In general, the financial sector remained bank-centered: the share of the nonbank segment in assets of NBU-regulated financial institutions was 12%.

Payment Market

The digital transformation of the financial system continued in 2021. The number and volume of payment card transactions continued to grow steadily. The share of cashless payment card transactions increased in Ukraine from 56% at the start of 2021 to almost 61% at the end of the year.

The NBU continued to update the regulatory framework for the payment market: in particular, the regulator simplified the requirements for opening accounts for bank clients, modernized the procedure for issuing payment cards and performing card transactions, resolved issues related to interbank money transfers inside Ukraine, updated the procedure to issue licenses for transferring domestic currency without opening an account, and more.

The adoption of the Law of Ukraine On Payment Services in 2021 will help transform the payment market and widen the circle of its participants.

Read more in the NBU’s Annual Report 2021 (UKR).

For reference

Compiling and disseminating annual reports is common practice for all central banks. The NBU has been publishing its Annual Report since 1994.

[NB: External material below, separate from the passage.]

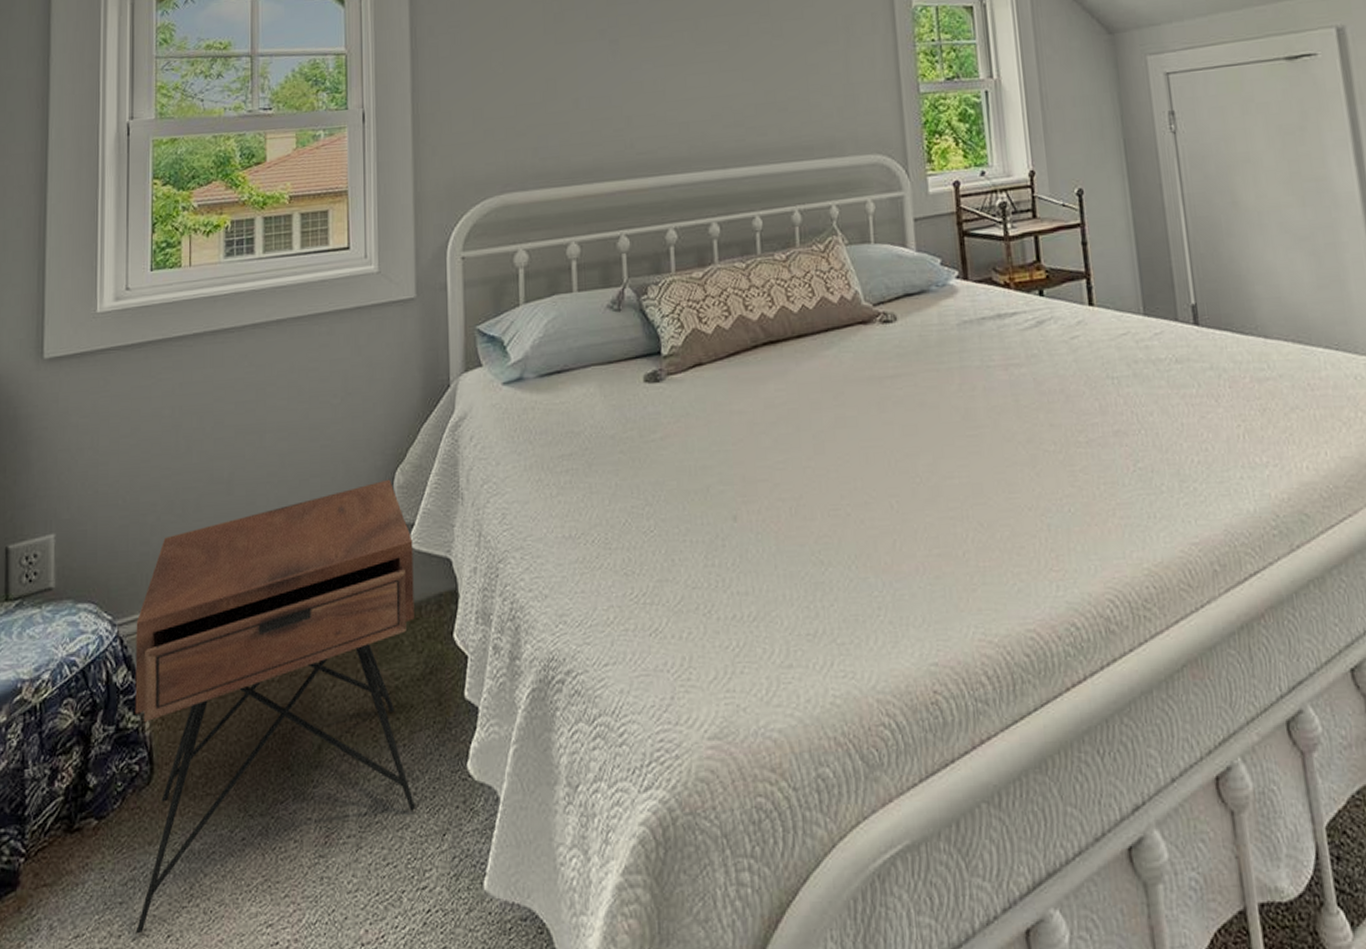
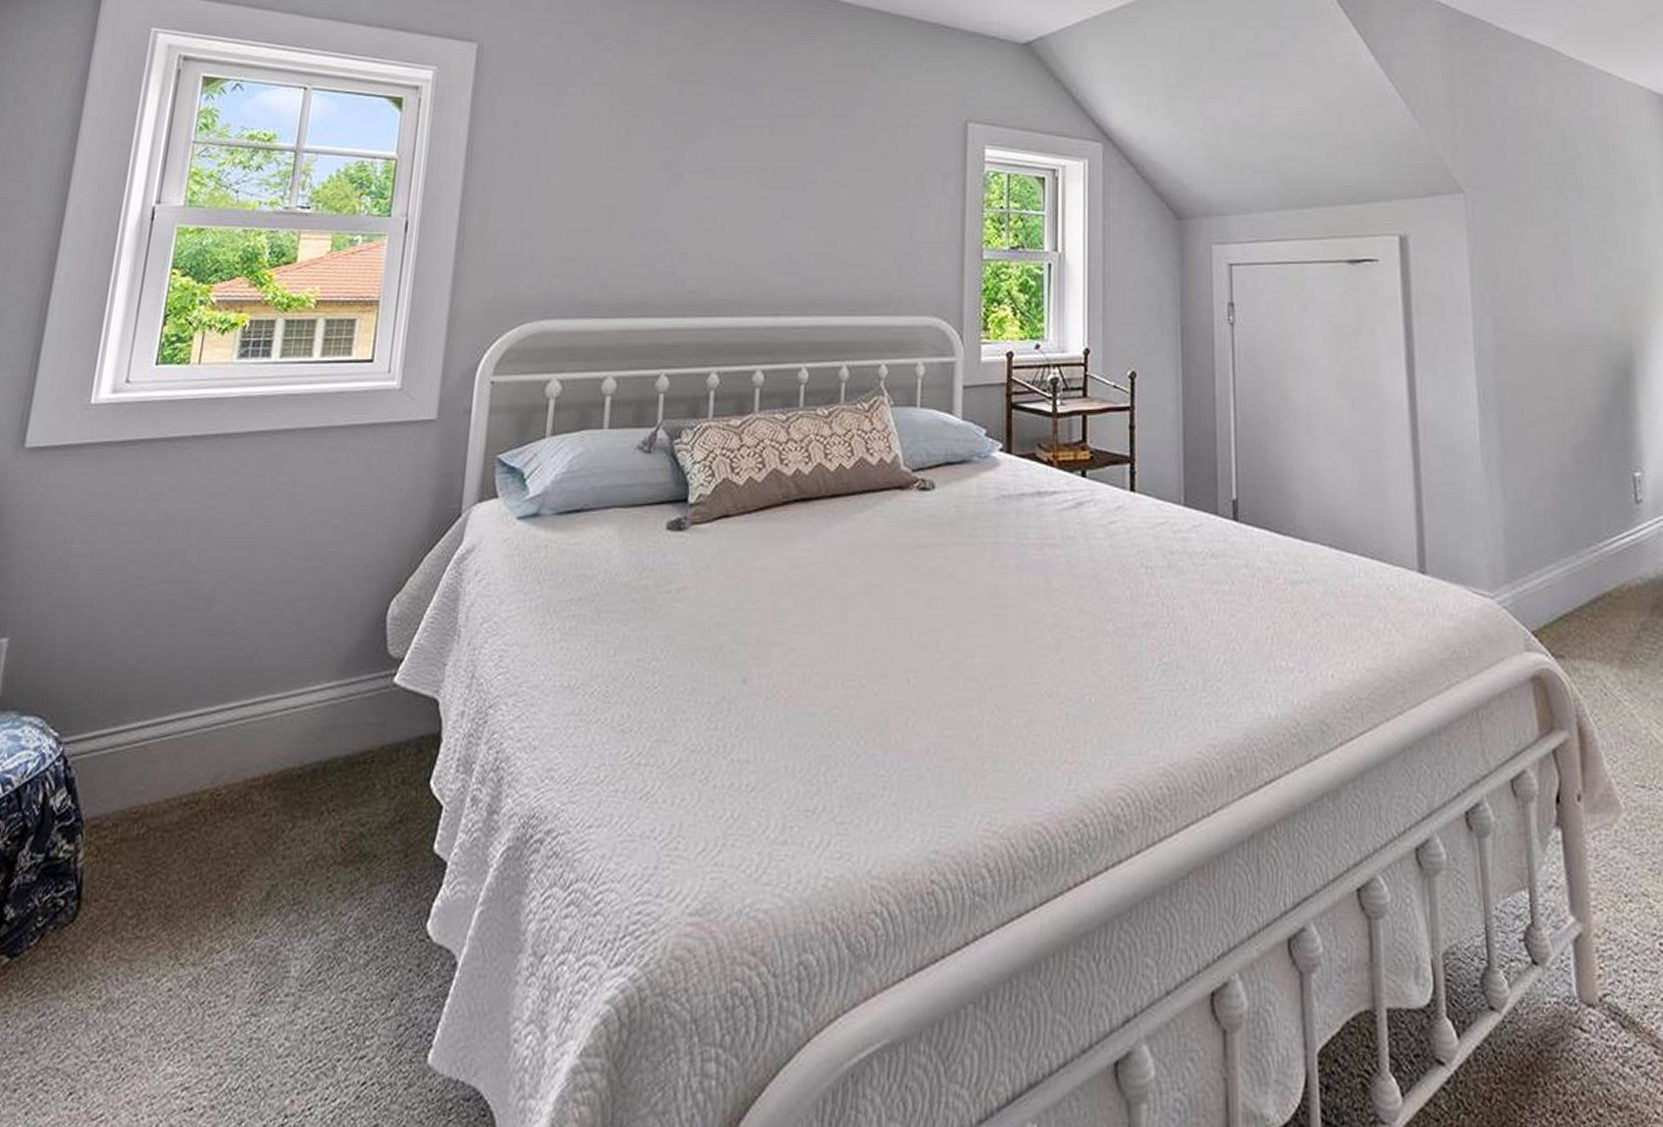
nightstand: present [135,479,416,934] -> none [33,608,400,1089]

Annual reports for 1994 through 2021 are available on the NBU’s official website. The central bank has digitized all of the paper versions of its annual reports, starting from 1994. The electronic versions of these reports are available on the NBU’s official website.

It should be noted that the NBU’s Consolidated Financial Statements and the Consolidated Management Report for 2021, which are the integral part of the Annual Report, will be published soon, after the international audit company finishes the external audit of the said reports and the NBU Council approves them. This meets the deadlines envisaged in Law of Ukraine No. 2115 On Protecting the Interests of Entities Submitting Reports and Other Documents under Martial Law or in Wartime.

In addition, pursuant to Law of Ukraine No. 2102-IX On Approval of the Presidential Decree On Introducing Martial Law in Ukraine dated 24 February 2022 and in order to finance the functioning of the state under the martial law, the NBU on 24 February 2022 transferred a portion of its distributable profit (UAH 19 billion) to the State Budget of Ukraine as defined by the NBU Board in accordance with the draft annual financial statements submitted for audit.